O texto explica como os banqueiros lançam mão de artifícios, como o de descontar prejuízos de exercícios anteriores, para pagar menos imposto que quem vive de salário. ”As instituições financeiras têm aproveitado todas as brechas legais, inclusive fazendo interpretações próprias da legislação, para escaparem do seu dever tributário”, prossegue. Mostra que no ano passado, em termos reais, as instituições financeiras recolheram penos PIS (queda de 5,74%) e menos Cofins (13,08% a menos), usando, entre outros recursos, uma brecha criada pela Lei 9.718/98.
”Renúncia fiscal a favor da renda do capital”
Nem só os banqueiros comparecem no levantamento do Unafisco como beneficiários de mágicas tributárias. Empresas estrangeiras, diz o texto, optaram pela remessa de juros sobre capital próprio para aproveitar o real supervalorizado e enviar recursos para fora do país. Há também a isenção de imposto de renda na remessa de lucros e dividendos ao exterior. Outros grandes capitais tiraram partido da dedução de juros sobre o capital. O estratagema, ”único no mundo”, é socialmente perverso, ”porque o rendimento do capital acaba não sendo submetido à tributação progressiva, mas apenas à proporcionalidade, o que fere os princípios da igualdade e da progressividade estabelecidos pela Constituição Brasileira de 1988”.
Já a arrecadação do Imposto de Renda Retido na Fonte (IRRF) sobre os Rendimentos do Trabalho alcançou R$ 39,6 bilhões no ano passado, um aumento de 5,5% acima da inflação, acima também do crescimento da massa salarial, que foi de 5,04%, apesar do reajuste de 8% na tabela do IR.
Conclusão do estudo técnico: ”O Estado brasileiro vem praticando uma renúncia fiscal a favor da renda do capital”. Foi o que Adib Jatene disse, com menos números e mais ênfase, ao apontar o dedo para o presidente da Fiesp. Isto é também o que será preciso discutir, para começo de conversa, no dia em que o Brasil tiver a coragem de enfrentar para valer a questão crucial da reforma tributária. Para começo de conversa, porque Jatene, ao passar sua descompostura em Skaf, menciona também a taxação da riqueza e da herança, que trabalho do Unafisco não menciona.
Por Bernardo Joffily
Site do PC do B
Rizzolo: É como eu sempre digo, e fico feliz ao saber que o Dr. Jatene, pai da CPMF, cerra fileira na luta contra o egoísmo perverso da elite, principalmente paulistana, que não gosta de pagar imposto, é insensível à população pobre, e tentar golpear o governo e aos avanços sociais.

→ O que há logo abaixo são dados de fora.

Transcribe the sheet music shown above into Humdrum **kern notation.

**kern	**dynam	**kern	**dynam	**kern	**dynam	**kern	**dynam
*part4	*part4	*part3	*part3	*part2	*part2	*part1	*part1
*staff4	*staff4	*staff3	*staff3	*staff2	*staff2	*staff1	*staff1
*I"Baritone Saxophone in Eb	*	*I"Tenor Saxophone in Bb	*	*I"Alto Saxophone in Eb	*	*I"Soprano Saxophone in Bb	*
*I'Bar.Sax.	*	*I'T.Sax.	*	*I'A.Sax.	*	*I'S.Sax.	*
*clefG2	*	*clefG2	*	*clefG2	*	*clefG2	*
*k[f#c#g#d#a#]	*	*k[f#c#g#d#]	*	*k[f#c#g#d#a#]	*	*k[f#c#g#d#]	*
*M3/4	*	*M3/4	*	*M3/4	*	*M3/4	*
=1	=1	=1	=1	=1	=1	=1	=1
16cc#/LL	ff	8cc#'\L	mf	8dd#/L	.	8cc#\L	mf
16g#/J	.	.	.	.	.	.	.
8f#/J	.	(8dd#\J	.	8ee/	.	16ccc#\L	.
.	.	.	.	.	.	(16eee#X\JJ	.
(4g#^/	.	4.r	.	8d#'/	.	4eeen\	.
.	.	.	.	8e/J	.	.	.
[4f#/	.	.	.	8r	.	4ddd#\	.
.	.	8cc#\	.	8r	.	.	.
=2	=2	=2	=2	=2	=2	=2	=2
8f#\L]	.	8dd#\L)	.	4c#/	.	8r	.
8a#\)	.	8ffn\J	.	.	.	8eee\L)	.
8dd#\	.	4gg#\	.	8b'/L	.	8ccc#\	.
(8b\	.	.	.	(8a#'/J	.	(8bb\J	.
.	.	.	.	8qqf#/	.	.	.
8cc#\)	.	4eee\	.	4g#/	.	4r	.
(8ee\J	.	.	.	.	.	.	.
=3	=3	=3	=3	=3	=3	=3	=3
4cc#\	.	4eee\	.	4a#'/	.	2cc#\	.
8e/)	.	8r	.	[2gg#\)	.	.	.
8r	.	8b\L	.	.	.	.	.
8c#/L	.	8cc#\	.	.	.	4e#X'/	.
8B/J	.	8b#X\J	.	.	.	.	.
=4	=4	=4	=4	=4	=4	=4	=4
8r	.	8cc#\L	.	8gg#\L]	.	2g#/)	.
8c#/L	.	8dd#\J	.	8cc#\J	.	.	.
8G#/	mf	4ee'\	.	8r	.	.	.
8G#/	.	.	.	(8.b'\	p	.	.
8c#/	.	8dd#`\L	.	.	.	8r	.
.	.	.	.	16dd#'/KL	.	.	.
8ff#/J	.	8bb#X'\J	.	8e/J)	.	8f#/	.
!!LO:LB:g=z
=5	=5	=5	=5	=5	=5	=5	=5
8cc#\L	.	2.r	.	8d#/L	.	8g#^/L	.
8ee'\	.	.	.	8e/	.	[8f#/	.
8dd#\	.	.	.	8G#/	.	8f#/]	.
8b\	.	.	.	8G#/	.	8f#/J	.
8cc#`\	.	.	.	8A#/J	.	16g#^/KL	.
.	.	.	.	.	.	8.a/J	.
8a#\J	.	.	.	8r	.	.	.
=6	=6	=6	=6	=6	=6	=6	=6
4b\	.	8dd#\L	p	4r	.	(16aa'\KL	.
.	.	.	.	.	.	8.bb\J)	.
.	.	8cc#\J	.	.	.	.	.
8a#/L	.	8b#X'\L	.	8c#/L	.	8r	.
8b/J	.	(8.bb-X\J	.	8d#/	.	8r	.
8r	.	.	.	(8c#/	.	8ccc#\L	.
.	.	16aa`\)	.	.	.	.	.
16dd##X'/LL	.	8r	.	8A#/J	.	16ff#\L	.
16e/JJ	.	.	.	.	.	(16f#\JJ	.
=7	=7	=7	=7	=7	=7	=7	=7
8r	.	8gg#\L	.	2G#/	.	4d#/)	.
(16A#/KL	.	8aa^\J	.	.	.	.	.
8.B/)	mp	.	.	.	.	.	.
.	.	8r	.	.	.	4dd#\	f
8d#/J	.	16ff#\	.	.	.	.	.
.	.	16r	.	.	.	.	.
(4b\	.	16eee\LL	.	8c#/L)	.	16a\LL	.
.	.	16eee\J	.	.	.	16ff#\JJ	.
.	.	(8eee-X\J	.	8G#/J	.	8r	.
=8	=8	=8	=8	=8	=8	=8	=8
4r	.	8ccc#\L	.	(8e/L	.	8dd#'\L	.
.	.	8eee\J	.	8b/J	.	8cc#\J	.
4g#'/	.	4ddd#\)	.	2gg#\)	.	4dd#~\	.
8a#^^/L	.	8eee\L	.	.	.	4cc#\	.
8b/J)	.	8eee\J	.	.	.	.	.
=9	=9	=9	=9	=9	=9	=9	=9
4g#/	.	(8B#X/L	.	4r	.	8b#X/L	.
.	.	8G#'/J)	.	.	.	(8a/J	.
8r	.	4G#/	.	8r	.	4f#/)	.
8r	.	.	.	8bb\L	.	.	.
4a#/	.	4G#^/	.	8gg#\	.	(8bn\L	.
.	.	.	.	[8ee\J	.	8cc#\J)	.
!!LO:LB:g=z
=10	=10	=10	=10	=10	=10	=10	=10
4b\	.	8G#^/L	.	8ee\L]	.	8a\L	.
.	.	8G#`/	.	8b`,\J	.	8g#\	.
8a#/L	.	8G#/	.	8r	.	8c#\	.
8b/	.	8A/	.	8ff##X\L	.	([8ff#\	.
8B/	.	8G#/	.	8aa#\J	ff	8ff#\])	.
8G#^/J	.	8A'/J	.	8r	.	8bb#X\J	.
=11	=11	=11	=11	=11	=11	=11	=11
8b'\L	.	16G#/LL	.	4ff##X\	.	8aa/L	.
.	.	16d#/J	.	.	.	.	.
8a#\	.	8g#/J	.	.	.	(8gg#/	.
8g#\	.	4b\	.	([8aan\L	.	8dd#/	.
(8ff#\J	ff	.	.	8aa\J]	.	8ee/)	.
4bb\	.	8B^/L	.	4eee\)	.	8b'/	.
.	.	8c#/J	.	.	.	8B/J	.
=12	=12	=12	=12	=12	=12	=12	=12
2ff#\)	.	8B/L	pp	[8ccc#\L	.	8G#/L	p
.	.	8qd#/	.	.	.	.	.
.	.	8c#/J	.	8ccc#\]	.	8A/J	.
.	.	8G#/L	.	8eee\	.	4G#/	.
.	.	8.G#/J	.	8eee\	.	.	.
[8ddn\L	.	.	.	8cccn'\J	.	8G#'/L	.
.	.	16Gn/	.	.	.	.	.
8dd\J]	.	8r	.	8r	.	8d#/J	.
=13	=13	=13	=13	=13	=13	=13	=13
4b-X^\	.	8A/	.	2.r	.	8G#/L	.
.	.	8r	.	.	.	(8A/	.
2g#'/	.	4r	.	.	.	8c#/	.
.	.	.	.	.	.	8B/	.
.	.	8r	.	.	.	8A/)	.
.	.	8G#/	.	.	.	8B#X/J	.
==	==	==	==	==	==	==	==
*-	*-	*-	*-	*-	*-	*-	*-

Como é possível, o camarada empresário, (e não estou falando especificamente do Skaf) que não sabe o que é miséria, tem a sua disposição os melhores médicos, viaja ao exterior à vontade, disponibiliza as melhores escolas aos seus filhos, se alimenta adequadamente, gasta com roupas de grife, tem empregados que lhe servem, e ainda, não quer pagar impostos ? Ou se quer, quer um tipo de imposto que ele possa sonegar, enganar, dissimular a União para que não transfira essa renda ao pobre. Isso é justo? Não, isso é antipatriótico, amoral, e merece um dedo em riste sim, ou voltar ater aulas de catecismo, na primeira igreja que encontrar. Vergonhoso, não?